What you need to do:
1. Summarize the thread in three sentences.
2. Write out the thread word for word, from "On Mon, Oct" up to and including "an alpha feature.".

Supplied text:
——————————

You are viewing a plain text version of this content. The canonical link for it is here.

Posted to dev@drill.apache.org by François Méthot <fm...@gmail.com> on 2016/11/02 00:24:14 UTC

Re: Limit the number of output parquet files in CTAS

Thanks Andries,

I experimented with the order by and it works as you mentionned.

I will do some reading and experimentation with the store.partition.hash_
distribute.

Francois




On Mon, Oct 31, 2016 at 4:24 PM, Andries Engelbrecht <
aengelbrecht@maprtech.com> wrote:

> You can try and set store.partition.hash_distribute to true, but it is
> still listed as an alpha feature.
>
> You can also add a sort operation (order by) to the CTAS statement to
> force a single data stream at output. I believe this was discussed a while
> back on the user list.
>
> Ideally you want to look at the data set size and how much parallelism
> would work best in your environment for reading the data later.
>
> --Andries
>
>
> > On Oct 31, 2016, at 12:57 PM, François Méthot <fm...@gmail.com>
> wrote:
> >
> > Hi,
> >
> > Is there a way to limit the number of files produced by a CTAS query ?
> > I would like the speed benefits of having hundreds of scanner fragment
> but
> > don't want to deal with hundreds of output files.
> >
> > Our usecase right now is using 880 thread to scan and produce a report
> > output spread over... 880 parquets files.
> > Each resulting file is ~7M.
> >
> > Only way I found to reduce those files to smaller set is  to a perform
> > second CTAS query on the aggregated files with
> planner.width.max_per_query
> > set to smaller number.
> >
> > Any possible way to do this in one query?
> >
> > Thanks
> > Francois
>
>

——————————

Dataset excerpt:
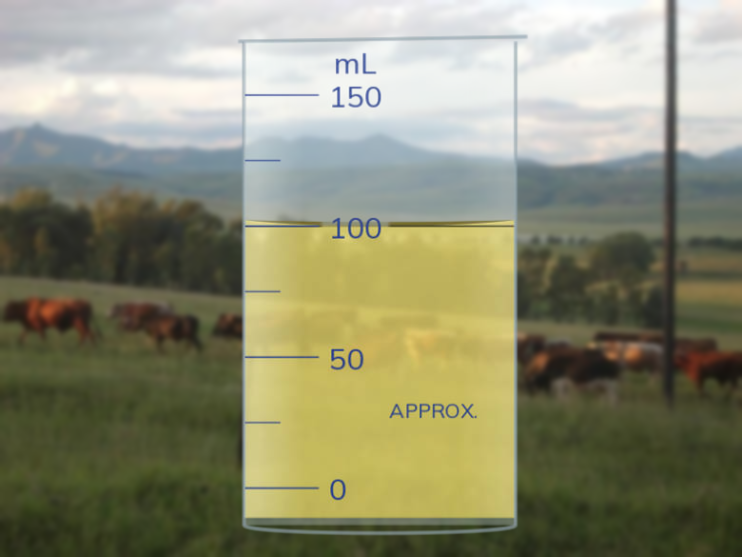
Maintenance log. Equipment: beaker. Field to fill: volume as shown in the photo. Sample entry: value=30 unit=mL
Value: value=100 unit=mL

——————————

Answers to the exercise:
1. François asks whether a CTAS query can produce fewer output files, since his report scanned with 880 threads ends up as 880 parquet files of about 7M each. His only workaround is a second CTAS query with planner.width.max_per_query set lower. Andries suggests setting store.partition.hash_distribute to true, which is still an alpha feature, or adding an order by to the CTAS statement to force a single output stream, and François confirms that the order by works.

2.
On Mon, Oct 31, 2016 at 4:24 PM, Andries Engelbrecht <
aengelbrecht@maprtech.com> wrote:

> You can try and set store.partition.hash_distribute to true, but it is
> still listed as an alpha feature.